Perigos que Ameaçam o Movimento Leigo - 2: SER UMA COMUNIDADE RESTRITA

Por Edegard Silva Pereira

O autor formou-se em Teologia no Colégio Adventista do Prata, Argentina. É Mestre em Ciências da Religião e Mestre em Comunicação Social. Foi pastor da IASD entre 1965 e 1988. Atualmente dedica-se a realizar palestras em empresas sobre desenvolvimento humano, numa perspectiva cristã.

“Para a liberdade foi que Cristo nos libertou. Permanecei, pois, firmes e não vos submetais, de novo, a jugo de escravidão ” – Rom. 5:1

Continuamos com nossa reflexão sobre a herança que o movimento leigo recebeu da IASD, e o que ele pode fazer para livra-se do fardo do passado, a fim de não se transformar em mais um filhote, gerado à imagem e semelhança dessa comunidade obscura, punitiva e restrita. Agora é a vez de refletirmos sobre a última dessas características negativas, que significam uma negação da liberdade que conquistamos em Jesus Cristo. (Sobre tal liberdade, veja João 8:31-36; Rom. 3:24; 6:22; 7:6; 8:2 e 21; 2 Cor. 3:17; Gál. 5:1 e 13; 1 Ped. 2:16.)

 

O que é?

> **OS DADOS**:

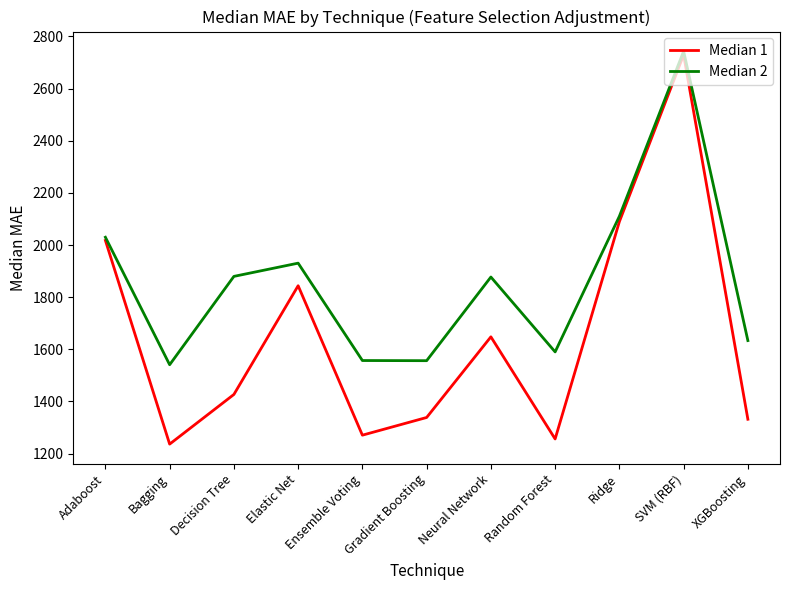

Does the chart have visible grid lines?

No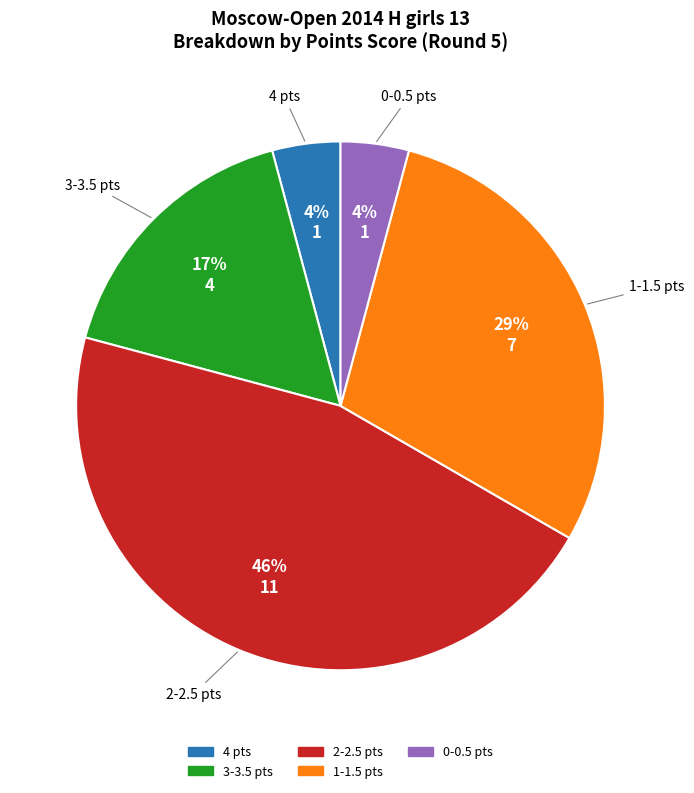

Does any single category account for the majority?

No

> **ENUNCIADO 1**: De acordo com o texto sobre o movimento leigo, em que período o autor foi pastor da IASD?
> **ENUNCIADO 2**: Transcreva, do texto sobre o movimento leigo, o trecho que vai de "O autor formou-se" até "numa perspectiva cristã.".
> **ENUNCIADO 3**:
Indique se cada afirmação abaixo está de acordo com o texto sobre o movimento leigo, respondendo sim ou não e citando as palavras do texto que decidem a questão.
(a) O autor formou-se em Teologia no Colégio Adventista do Prata, na Argentina.
(b) O autor é Mestre em Direito.
(c) Atualmente, o autor dedica-se a realizar palestras em escolas.

> **RESOLUÇÃO DO EXERCÍCIO 1**: Entre 1965 e 1988.

> **RESOLUÇÃO DO EXERCÍCIO 2**:
O autor formou-se em Teologia no Colégio Adventista do Prata, Argentina. É Mestre em Ciências da Religião e Mestre em Comunicação Social. Foi pastor da IASD entre 1965 e 1988. Atualmente dedica-se a realizar palestras em empresas sobre desenvolvimento humano, numa perspectiva cristã.

> **RESOLUÇÃO DO EXERCÍCIO 3**:
(a) Sim: "O autor formou-se em Teologia no Colégio Adventista do Prata, Argentina."
(b) Não: "É Mestre em Ciências da Religião e Mestre em Comunicação Social."
(c) Não: "Atualmente dedica-se a realizar palestras em empresas sobre desenvolvimento humano, numa perspectiva cristã."